**Assignment:** Reproduce all the lines below exactly and omit the images.

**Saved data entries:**
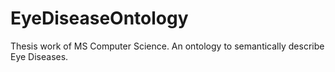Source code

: # EyeDiseaseOntology
Thesis work of MS Computer Science. An ontology to semantically describe Eye Diseases.
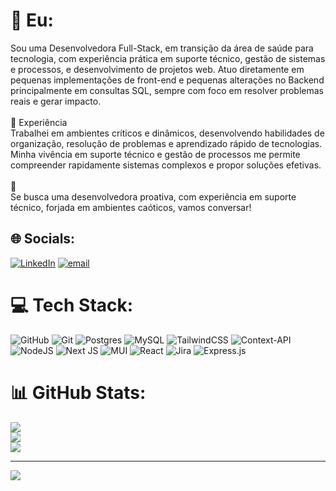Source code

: # 💫 Eu:
Sou uma Desenvolvedora Full-Stack, em transição da área de saúde para tecnologia, com experiência prática em suporte técnico, gestão de sistemas e processos, e desenvolvimento de projetos web. Atuo diretamente em pequenas implementações de front-end e pequenas alterações no Backend principalmente em consultas SQL, sempre com foco em resolver problemas reais e gerar impacto.<br><br>
💼 Experiência<br>Trabalhei em ambientes críticos e dinâmicos, desenvolvendo habilidades de organização, resolução de problemas e aprendizado rápido de tecnologias. Minha vivência em suporte técnico e gestão de processos me permite compreender rapidamente sistemas complexos e propor soluções efetivas.<br><br>
🌟 <br>Se busca uma desenvolvedora proativa, com experiência em suporte técnico, forjada em ambientes caóticos, vamos conversar!


## 🌐 Socials:
[![LinkedIn](https://img.shields.io/badge/LinkedIn-%230077B5.svg?logo=linkedin&logoColor=white)](https://linkedin.com/in/andriele-p-silva) [![email](https://img.shields.io/badge/Email-D14836?logo=gmail&logoColor=white)](mailto:apsilvax01@gmail.com) 

# 💻 Tech Stack:
![GitHub](https://img.shields.io/badge/github-%23121011.svg?style=for-the-badge&logo=github&logoColor=white) ![Git](https://img.shields.io/badge/git-%23F05033.svg?style=for-the-badge&logo=git&logoColor=white) ![Postgres](https://img.shields.io/badge/postgres-%23316192.svg?style=for-the-badge&logo=postgresql&logoColor=white) ![MySQL](https://img.shields.io/badge/mysql-4479A1.svg?style=for-the-badge&logo=mysql&logoColor=white) ![TailwindCSS](https://img.shields.io/badge/tailwindcss-%2338B2AC.svg?style=for-the-badge&logo=tailwind-css&logoColor=white) ![Context-API](https://img.shields.io/badge/Context--Api-000000?style=for-the-badge&logo=react) ![NodeJS](https://img.shields.io/badge/node.js-6DA55F?style=for-the-badge&logo=node.js&logoColor=white) ![Next JS](https://img.shields.io/badge/Next-black?style=for-the-badge&logo=next.js&logoColor=white) ![MUI](https://img.shields.io/badge/MUI-%230081CB.svg?style=for-the-badge&logo=mui&logoColor=white) ![React](https://img.shields.io/badge/react-%2320232a.svg?style=for-the-badge&logo=react&logoColor=%2361DAFB) ![Jira](https://img.shields.io/badge/jira-%230A0FFF.svg?style=for-the-badge&logo=jira&logoColor=white) ![Express.js](https://img.shields.io/badge/express.js-%23404d59.svg?style=for-the-badge&logo=express&logoColor=%2361DAFB)
# 📊 GitHub Stats:
![](https://github-readme-stats.vercel.app/api?username=andriele-p-silva&theme=dark&hide_border=false&include_all_commits=false&count_private=false)<br/>
![](https://nirzak-streak-stats.vercel.app/?user=andriele-p-silva&theme=dark&hide_border=false)<br/>
![](https://github-readme-stats.vercel.app/api/top-langs/?username=andriele-p-silva&theme=dark&hide_border=false&include_all_commits=false&count_private=false&layout=compact)

---
[![](https://visitcount.itsvg.in/api?id=andriele-p-silva&icon=0&color=0)](https://visitcount.itsvg.in)

<!-- Proudly created with GPRM ( https://gprm.itsvg.in ) -->
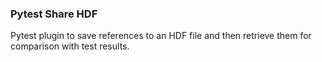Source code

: ### Pytest Share HDF
Pytest plugin to save references to an HDF file and then retrieve them for comparison with test results.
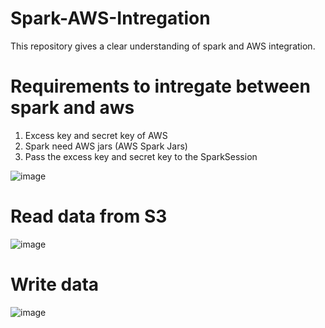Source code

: # Spark-AWS-Intregation
This repository gives a clear understanding of spark and AWS integration.

# Requirements to intregate between spark and aws

 1. Excess key and secret key of AWS
 2. Spark need AWS jars (AWS Spark Jars)
 3. Pass the excess key and secret key to the SparkSession
 
 ![image](https://user-images.githubusercontent.com/70854976/149555105-be516feb-73ad-4994-a019-f2d1a6f10700.png)
 
 # Read data from S3
 
 ![image](https://user-images.githubusercontent.com/70854976/149556862-ce1ad3d6-c588-4ef7-a61e-20073188d3e9.png)
 
 # Write data
 
 ![image](https://user-images.githubusercontent.com/70854976/149557352-5f1ea03d-f210-441c-8374-b7c23910e3c2.png)

 
 
 
 


 
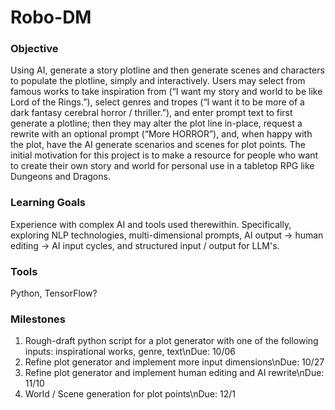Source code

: # Robo-DM

### Objective

Using AI, generate a story plotline and then generate scenes and characters to populate the plotline, simply and interactively. Users may select from famous works to take inspiration from (“I want my story and world to be like Lord of the Rings.”), select genres and tropes (“I want it to be more of a dark fantasy cerebral horror / thriller.”), and enter prompt text to first generate a plotline; then they may alter the plot line in-place, request a rewrite with an optional prompt (“More HORROR”), and, when happy with the plot, have the AI generate scenarios and scenes for plot points.
The initial motivation for this project is to make a resource for people who want to create their own story and world for personal use in a tabletop RPG like Dungeons and Dragons.

### Learning Goals

Experience with complex AI and tools used therewithin. Specifically, exploring NLP technologies, multi-dimensional prompts, AI output -> human editing -> AI input cycles, and structured input / output for LLM's.

### Tools

Python, TensorFlow?

### Milestones

1. Rough-draft python script for a plot generator with one of the following inputs: inspirational works, genre, text\nDue: 10/06
2. Refine plot generator and implement more input dimensions\nDue: 10/27
3. Refine plot generator and implement human editing and AI rewrite\nDue: 11/10
4. World / Scene generation for plot points\nDue: 12/1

**Exercise solution:**
Source code

: # EyeDiseaseOntology
Thesis work of MS Computer Science. An ontology to semantically describe Eye Diseases.
Source code

: # 💫 Eu:
Sou uma Desenvolvedora Full-Stack, em transição da área de saúde para tecnologia, com experiência prática em suporte técnico, gestão de sistemas e processos, e desenvolvimento de projetos web. Atuo diretamente em pequenas implementações de front-end e pequenas alterações no Backend principalmente em consultas SQL, sempre com foco em resolver problemas reais e gerar impacto.<br><br>
💼 Experiência<br>Trabalhei em ambientes críticos e dinâmicos, desenvolvendo habilidades de organização, resolução de problemas e aprendizado rápido de tecnologias. Minha vivência em suporte técnico e gestão de processos me permite compreender rapidamente sistemas complexos e propor soluções efetivas.<br><br>
🌟 <br>Se busca uma desenvolvedora proativa, com experiência em suporte técnico, forjada em ambientes caóticos, vamos conversar!


## 🌐 Socials:
[![LinkedIn](https://img.shields.io/badge/LinkedIn-%230077B5.svg?logo=linkedin&logoColor=white)](https://linkedin.com/in/andriele-p-silva) [![email](https://img.shields.io/badge/Email-D14836?logo=gmail&logoColor=white)](mailto:apsilvax01@gmail.com) 

# 💻 Tech Stack:
![GitHub](https://img.shields.io/badge/github-%23121011.svg?style=for-the-badge&logo=github&logoColor=white) ![Git](https://img.shields.io/badge/git-%23F05033.svg?style=for-the-badge&logo=git&logoColor=white) ![Postgres](https://img.shields.io/badge/postgres-%23316192.svg?style=for-the-badge&logo=postgresql&logoColor=white) ![MySQL](https://img.shields.io/badge/mysql-4479A1.svg?style=for-the-badge&logo=mysql&logoColor=white) ![TailwindCSS](https://img.shields.io/badge/tailwindcss-%2338B2AC.svg?style=for-the-badge&logo=tailwind-css&logoColor=white) ![Context-API](https://img.shields.io/badge/Context--Api-000000?style=for-the-badge&logo=react) ![NodeJS](https://img.shields.io/badge/node.js-6DA55F?style=for-the-badge&logo=node.js&logoColor=white) ![Next JS](https://img.shields.io/badge/Next-black?style=for-the-badge&logo=next.js&logoColor=white) ![MUI](https://img.shields.io/badge/MUI-%230081CB.svg?style=for-the-badge&logo=mui&logoColor=white) ![React](https://img.shields.io/badge/react-%2320232a.svg?style=for-the-badge&logo=react&logoColor=%2361DAFB) ![Jira](https://img.shields.io/badge/jira-%230A0FFF.svg?style=for-the-badge&logo=jira&logoColor=white) ![Express.js](https://img.shields.io/badge/express.js-%23404d59.svg?style=for-the-badge&logo=express&logoColor=%2361DAFB)
# 📊 GitHub Stats:
![](https://github-readme-stats.vercel.app/api?username=andriele-p-silva&theme=dark&hide_border=false&include_all_commits=false&count_private=false)<br/>
![](https://nirzak-streak-stats.vercel.app/?user=andriele-p-silva&theme=dark&hide_border=false)<br/>
![](https://github-readme-stats.vercel.app/api/top-langs/?username=andriele-p-silva&theme=dark&hide_border=false&include_all_commits=false&count_private=false&layout=compact)

---
[![](https://visitcount.itsvg.in/api?id=andriele-p-silva&icon=0&color=0)](https://visitcount.itsvg.in)

<!-- Proudly created with GPRM ( https://gprm.itsvg.in ) -->
Source code

: ### Pytest Share HDF
Pytest plugin to save references to an HDF file and then retrieve them for comparison with test results.
Source code

: # Spark-AWS-Intregation
This repository gives a clear understanding of spark and AWS integration.

# Requirements to intregate between spark and aws

 1. Excess key and secret key of AWS
 2. Spark need AWS jars (AWS Spark Jars)
 3. Pass the excess key and secret key to the SparkSession
 
 ![image](https://user-images.githubusercontent.com/70854976/149555105-be516feb-73ad-4994-a019-f2d1a6f10700.png)
 
 # Read data from S3
 
 ![image](https://user-images.githubusercontent.com/70854976/149556862-ce1ad3d6-c588-4ef7-a61e-20073188d3e9.png)
 
 # Write data
 
 ![image](https://user-images.githubusercontent.com/70854976/149557352-5f1ea03d-f210-441c-8374-b7c23910e3c2.png)

 
 
 
 


 
Source code

: # Robo-DM

### Objective

Using AI, generate a story plotline and then generate scenes and characters to populate the plotline, simply and interactively. Users may select from famous works to take inspiration from (“I want my story and world to be like Lord of the Rings.”), select genres and tropes (“I want it to be more of a dark fantasy cerebral horror / thriller.”), and enter prompt text to first generate a plotline; then they may alter the plot line in-place, request a rewrite with an optional prompt (“More HORROR”), and, when happy with the plot, have the AI generate scenarios and scenes for plot points.
The initial motivation for this project is to make a resource for people who want to create their own story and world for personal use in a tabletop RPG like Dungeons and Dragons.

### Learning Goals

Experience with complex AI and tools used therewithin. Specifically, exploring NLP technologies, multi-dimensional prompts, AI output -> human editing -> AI input cycles, and structured input / output for LLM's.

### Tools

Python, TensorFlow?

### Milestones

1. Rough-draft python script for a plot generator with one of the following inputs: inspirational works, genre, text\nDue: 10/06
2. Refine plot generator and implement more input dimensions\nDue: 10/27
3. Refine plot generator and implement human editing and AI rewrite\nDue: 11/10
4. World / Scene generation for plot points\nDue: 12/1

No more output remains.